- Task prompt -
Report how many lines in the data below hold "front", with no other words.

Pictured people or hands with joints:
⟨
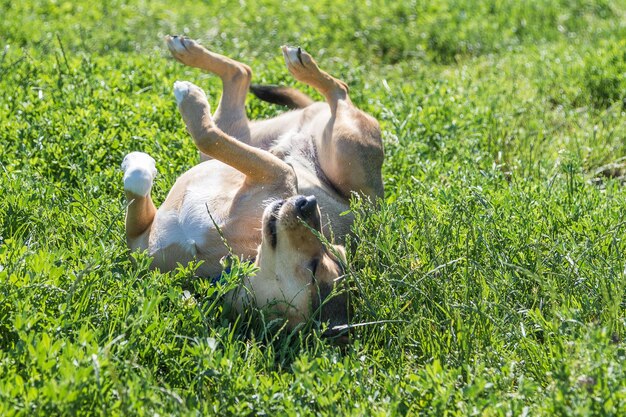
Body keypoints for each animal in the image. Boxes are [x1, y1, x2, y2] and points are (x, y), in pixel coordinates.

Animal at [120, 36, 382, 334]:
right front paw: (139, 163)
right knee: (249, 75)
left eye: (316, 268)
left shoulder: (280, 172)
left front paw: (188, 102)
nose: (308, 203)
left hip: (348, 149)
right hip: (317, 145)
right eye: (330, 251)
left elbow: (206, 137)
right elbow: (139, 183)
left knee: (332, 92)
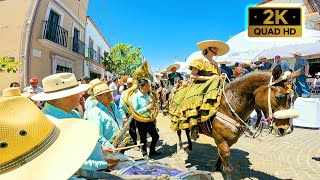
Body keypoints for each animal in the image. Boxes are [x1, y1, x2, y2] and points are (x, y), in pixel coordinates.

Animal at [172, 65, 300, 179]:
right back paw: (182, 148)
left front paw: (217, 167)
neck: (227, 106)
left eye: (295, 97)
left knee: (187, 131)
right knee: (179, 132)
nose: (286, 129)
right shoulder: (221, 140)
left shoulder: (229, 140)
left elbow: (221, 158)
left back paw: (190, 146)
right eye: (278, 97)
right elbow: (228, 168)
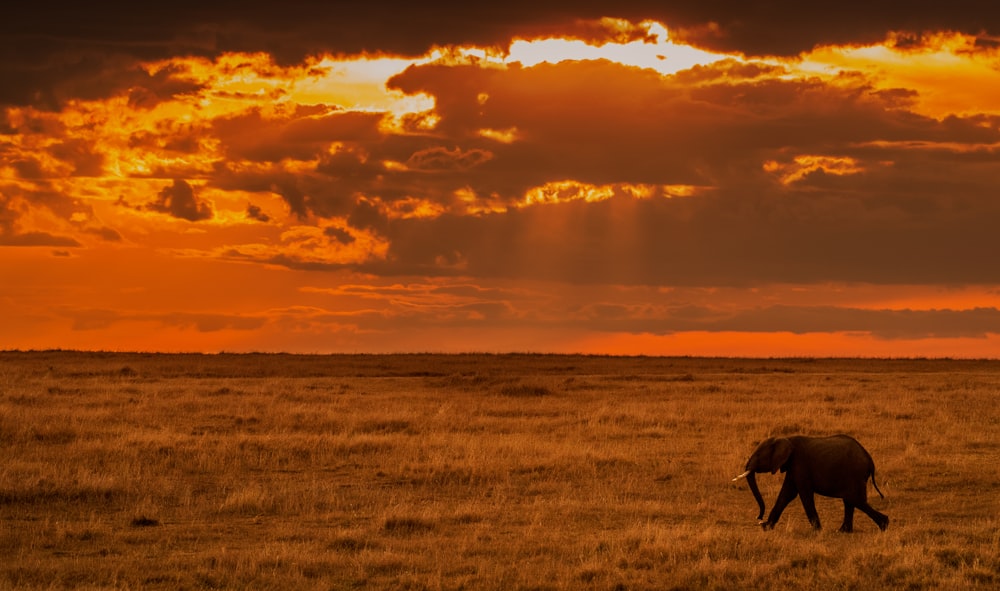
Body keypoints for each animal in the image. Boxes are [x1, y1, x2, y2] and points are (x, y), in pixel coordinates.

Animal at [732, 432, 888, 536]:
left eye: (758, 456)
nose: (759, 519)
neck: (786, 438)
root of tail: (870, 460)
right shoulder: (792, 466)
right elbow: (786, 494)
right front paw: (766, 527)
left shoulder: (799, 463)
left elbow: (804, 494)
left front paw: (817, 531)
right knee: (850, 501)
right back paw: (843, 531)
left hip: (855, 474)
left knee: (854, 499)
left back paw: (884, 525)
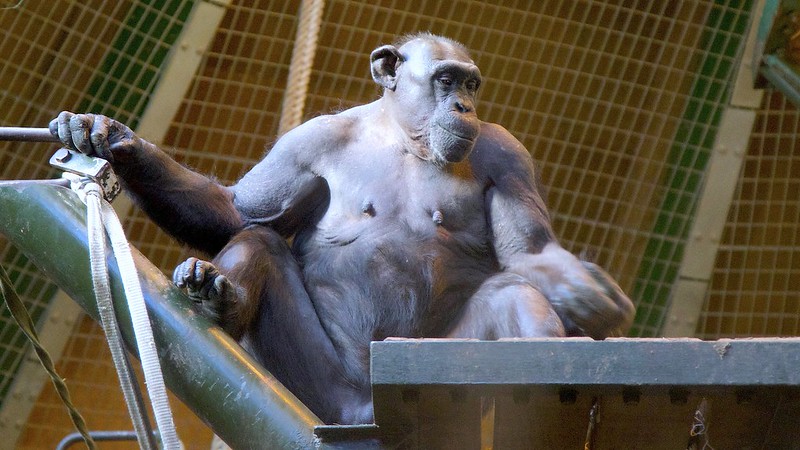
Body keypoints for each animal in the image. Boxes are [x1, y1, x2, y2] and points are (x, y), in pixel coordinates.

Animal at [51, 33, 636, 424]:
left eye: (471, 83)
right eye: (445, 79)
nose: (463, 104)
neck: (404, 135)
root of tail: (363, 415)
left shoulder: (511, 157)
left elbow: (526, 253)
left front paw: (584, 292)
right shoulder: (306, 142)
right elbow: (240, 211)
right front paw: (114, 139)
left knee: (514, 295)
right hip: (320, 389)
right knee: (260, 240)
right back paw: (216, 291)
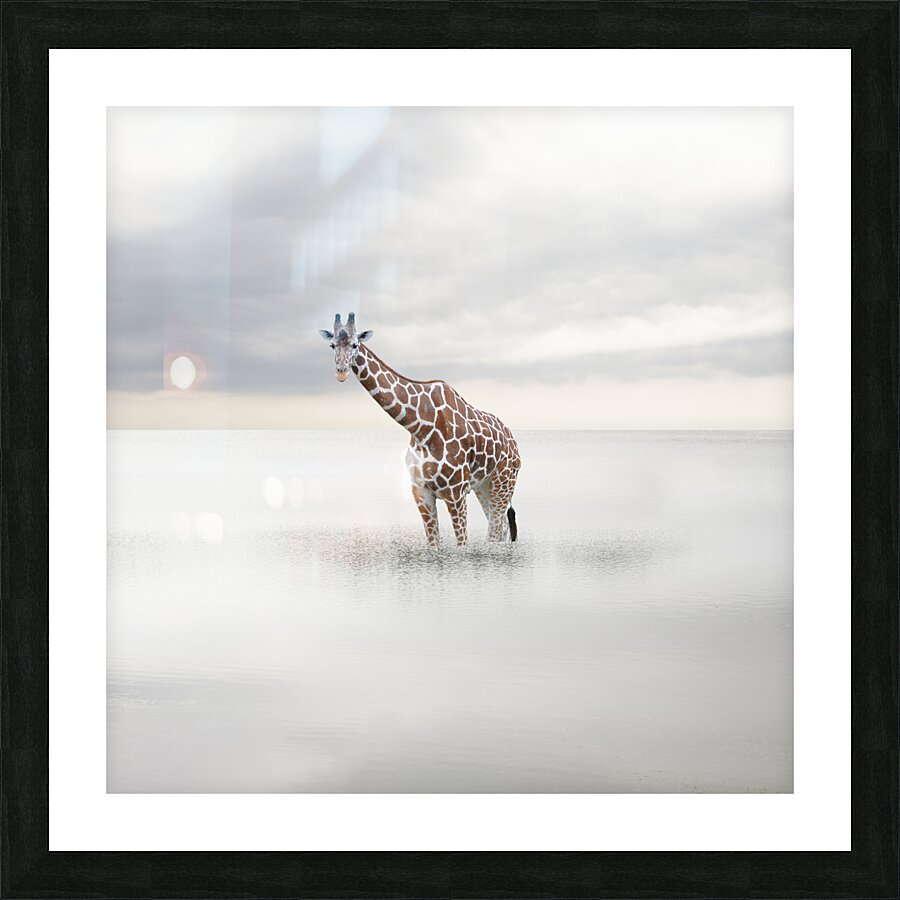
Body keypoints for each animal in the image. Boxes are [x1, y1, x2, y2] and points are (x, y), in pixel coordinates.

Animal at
⟩
- Answer section -
7